→ **Record set**
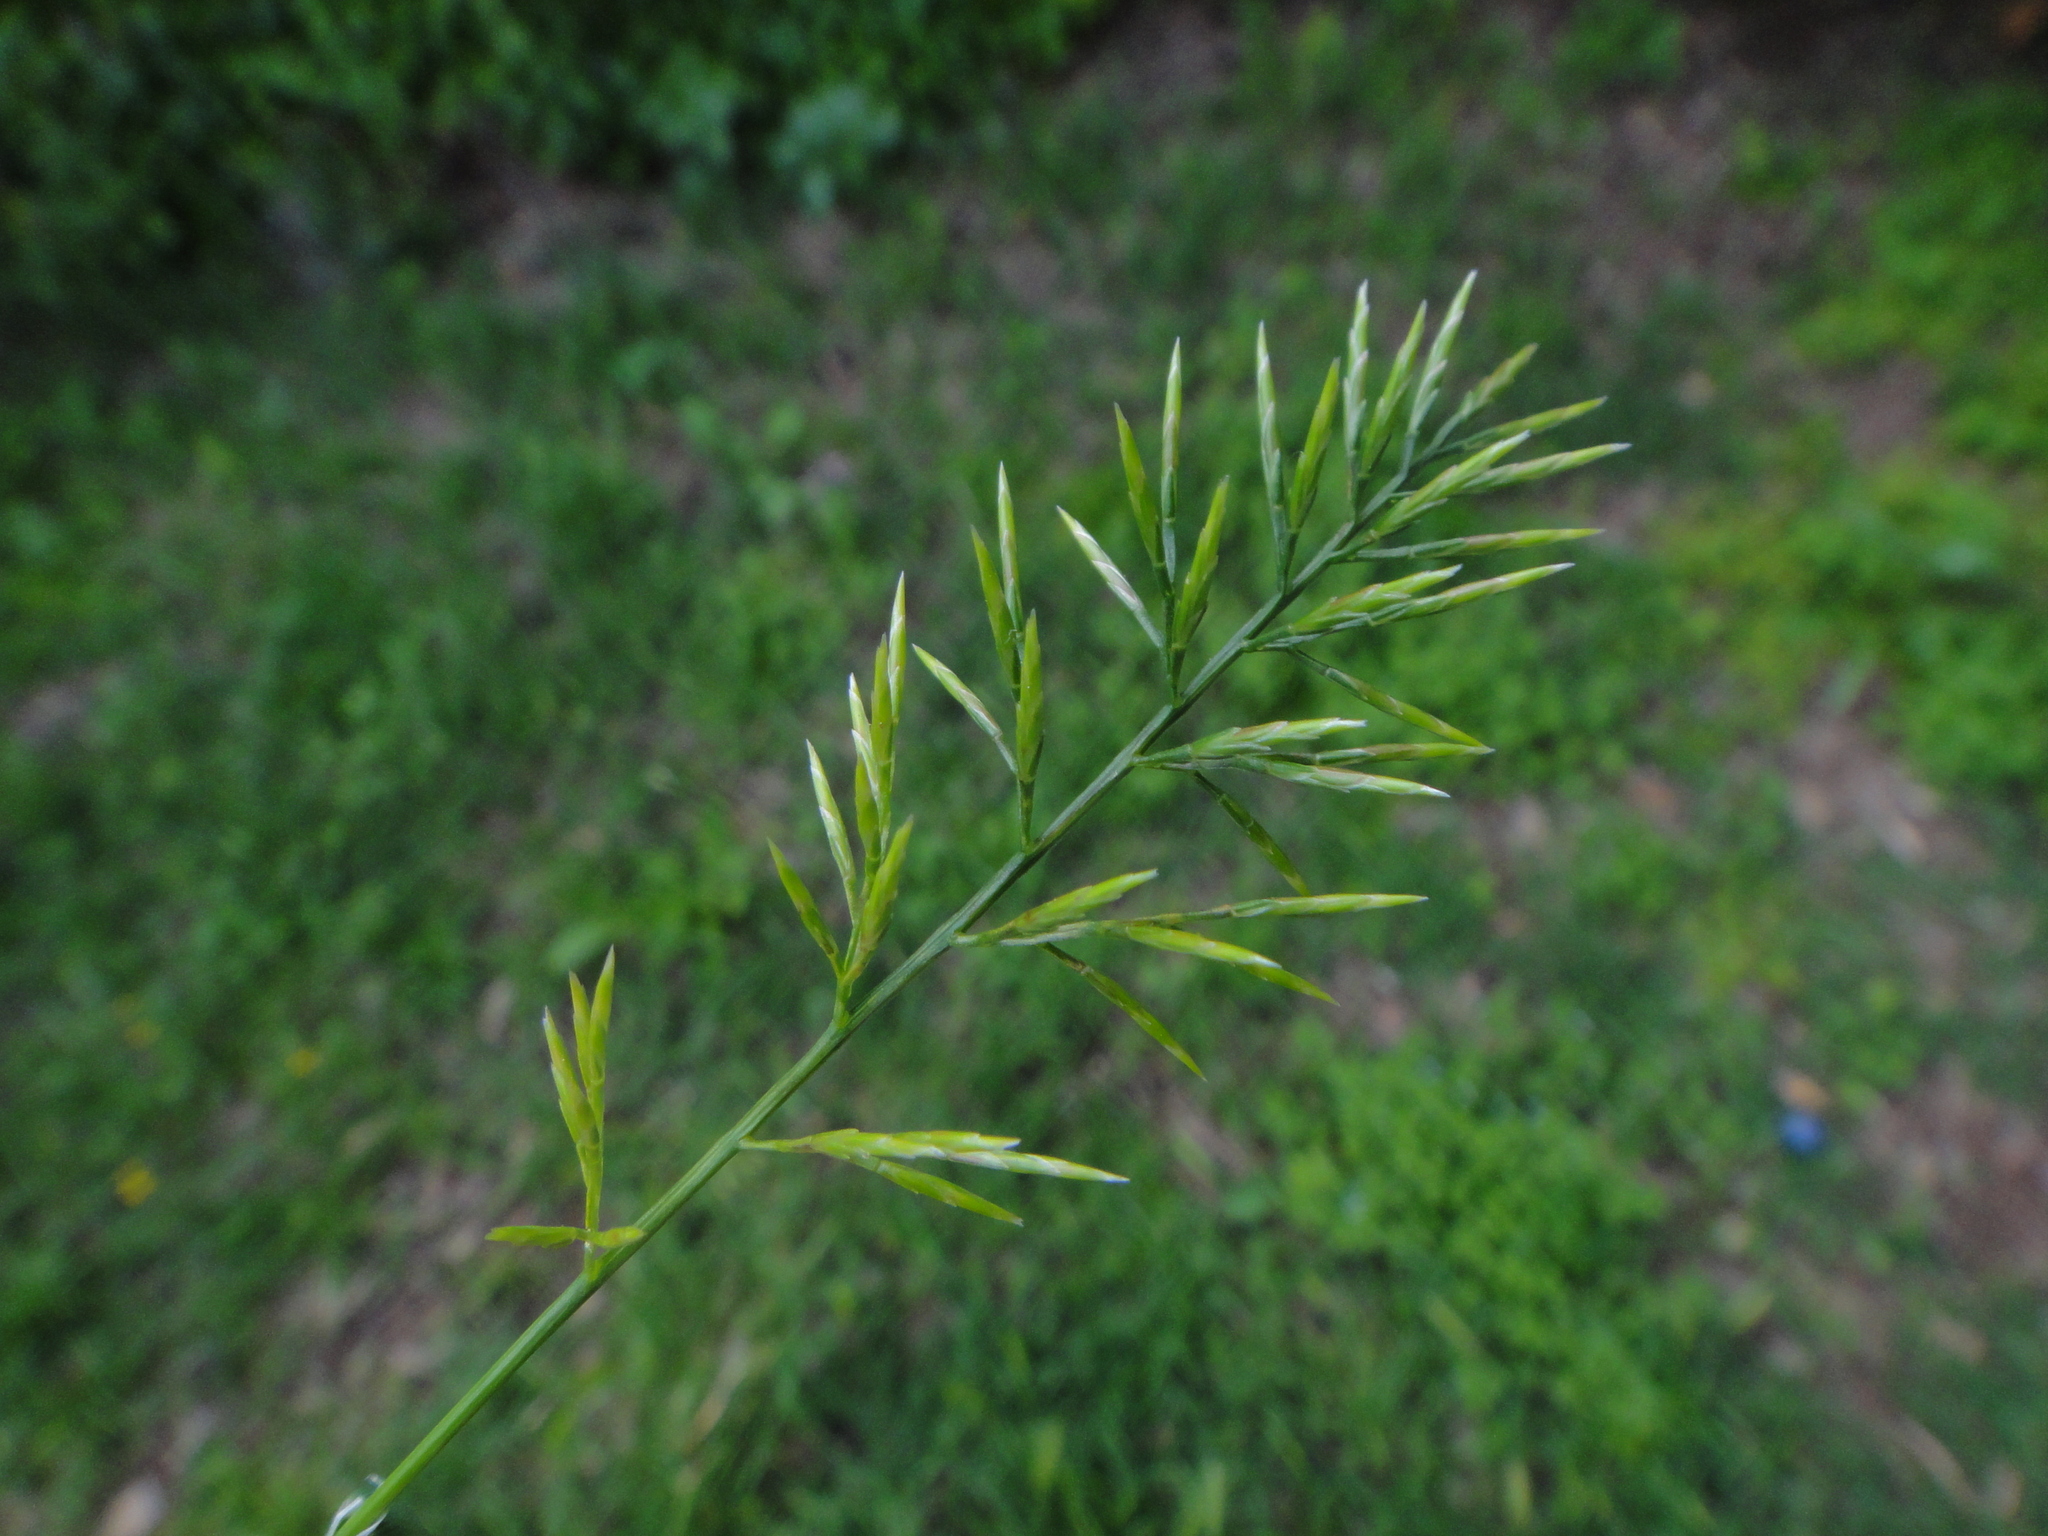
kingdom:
==
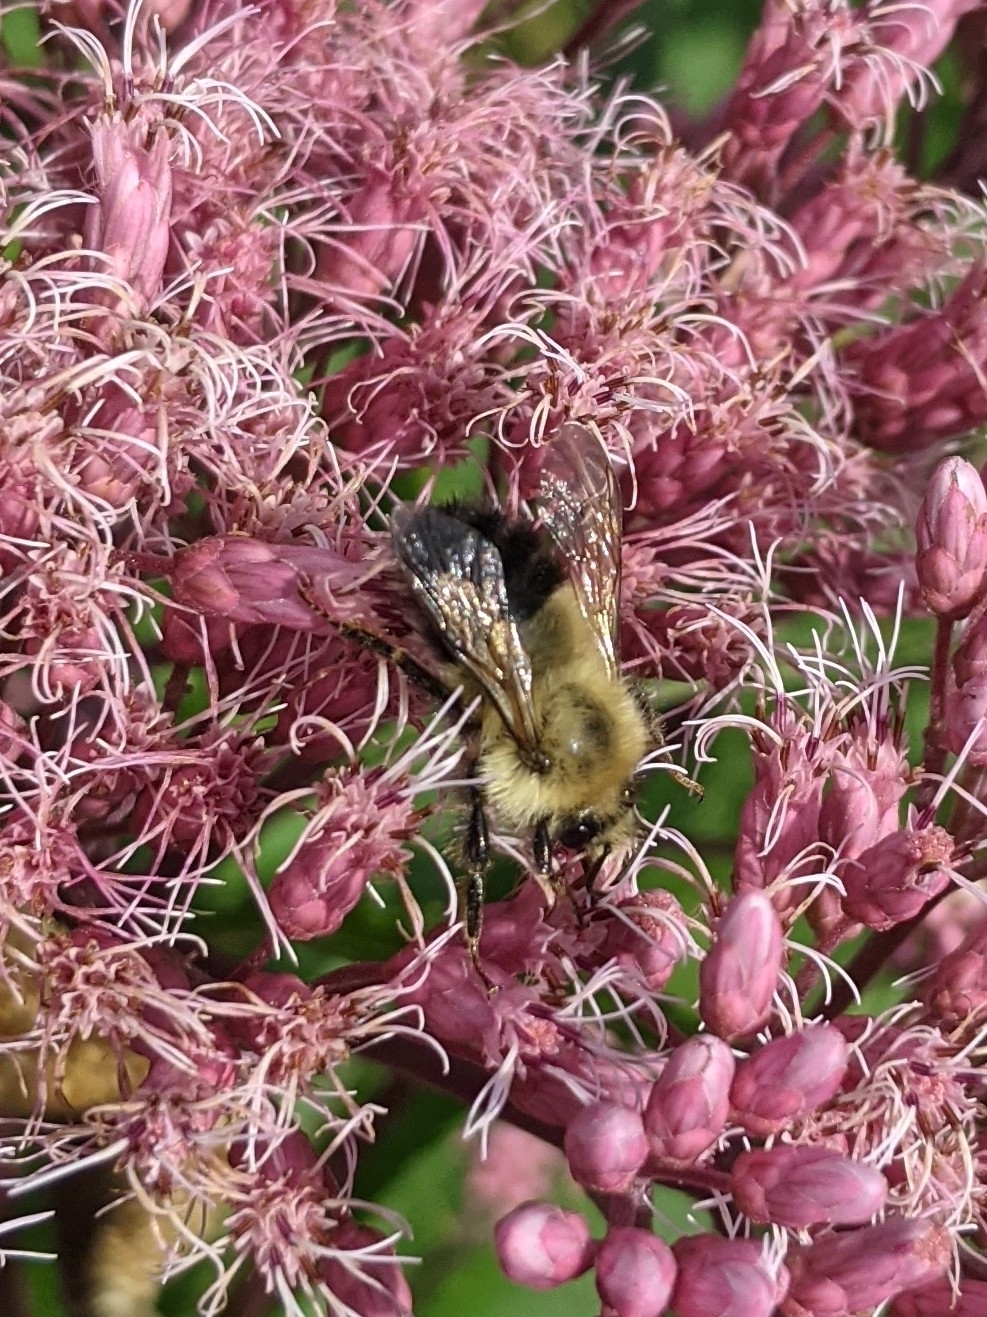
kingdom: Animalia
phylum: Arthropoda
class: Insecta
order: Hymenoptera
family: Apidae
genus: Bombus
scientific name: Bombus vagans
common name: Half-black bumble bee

→ **Goal of the exercise**
Recast the data from the line containing "phylum: Arthropoda" through the line containing "common name: Half-black bumble bee" as a Markdown table. Use a Row column for the row number and an Entry column for each line, and omit blank lines.

→ **Response to this task**
| Row | Entry |
|---|---|
| 1 | phylum: Arthropoda |
| 2 | class: Insecta |
| 3 | order: Hymenoptera |
| 4 | family: Apidae |
| 5 | genus: Bombus |
| 6 | scientific name: Bombus vagans |
| 7 | common name: Half-black bumble bee |